My attempt to solution
I proceeded by writing the dot product explicitly and differentiating w.r.t. each of the 3 components of $\boldsymbol a$:
$$\begin{align} F(\boldsymbol a) &= (\boldsymbol P_1(\boldsymbol a) - b_1)^2 + (\boldsymbol P_2(\boldsymbol a) - b_2)^2 + (\boldsymbol P_3(\boldsymbol a) - b_3)^2\\ % % \frac{\partial F}{\partial \boldsymbol a} &= \begin{bmatrix} \partial_{\boldsymbol a1}\ F(\boldsymbol a)\\ \partial_{\boldsymbol a2}\ F(\boldsymbol a)\\ \partial_{\boldsymbol a3}\ F(\boldsymbol a) \end{bmatrix} \end{align}$$
where $b_i$ is the $i$-th component of $\boldsymbol b$ (analogously for $\boldsymbol a$), and $\boldsymbol P_i(\boldsymbol a)$ is the $i$-th component of the vector $\boldsymbol P(\boldsymbol a)$.
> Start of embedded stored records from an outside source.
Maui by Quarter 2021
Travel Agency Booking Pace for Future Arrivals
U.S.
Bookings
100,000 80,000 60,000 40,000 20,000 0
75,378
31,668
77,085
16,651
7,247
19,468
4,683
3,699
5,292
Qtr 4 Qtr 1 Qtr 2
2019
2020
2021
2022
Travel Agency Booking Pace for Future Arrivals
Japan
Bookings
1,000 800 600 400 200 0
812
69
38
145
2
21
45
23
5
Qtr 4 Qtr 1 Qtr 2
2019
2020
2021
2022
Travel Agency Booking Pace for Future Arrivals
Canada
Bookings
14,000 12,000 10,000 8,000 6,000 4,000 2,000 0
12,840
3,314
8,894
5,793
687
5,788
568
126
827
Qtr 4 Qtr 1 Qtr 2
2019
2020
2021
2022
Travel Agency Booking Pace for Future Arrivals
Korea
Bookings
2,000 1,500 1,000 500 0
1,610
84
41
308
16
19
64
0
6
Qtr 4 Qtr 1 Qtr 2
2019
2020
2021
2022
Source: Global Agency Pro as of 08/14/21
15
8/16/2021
The partial derivative of $F$ by $\boldsymbol a$'s component $i$: $$\begin{align} \partial_{\boldsymbol ai}\ F(\boldsymbol a) &= 2(\boldsymbol P_i(\boldsymbol a) - b_i)\cdot \frac{\partial \boldsymbol P_i}{\partial \boldsymbol a}(\boldsymbol a)\cdot \frac{\partial \boldsymbol a}{\partial a_i}(\boldsymbol a)\\ &= 2(\boldsymbol P_i(\boldsymbol a) - b_i)\cdot \frac{\partial \boldsymbol P_i}{\partial a_i}(\boldsymbol a) \end{align}$$
I could then rewrite $\frac{\partial F}{\partial \boldsymbol a}$ as:
$$\begin{align} \frac{\partial F}{\partial \boldsymbol a} = 2\boldsymbol M(\boldsymbol P(\boldsymbol a) - \boldsymbol b) \end{align}$$
where $\boldsymbol M$ is the diagonal-matrix created from $\nabla \boldsymbol P(\boldsymbol a)$.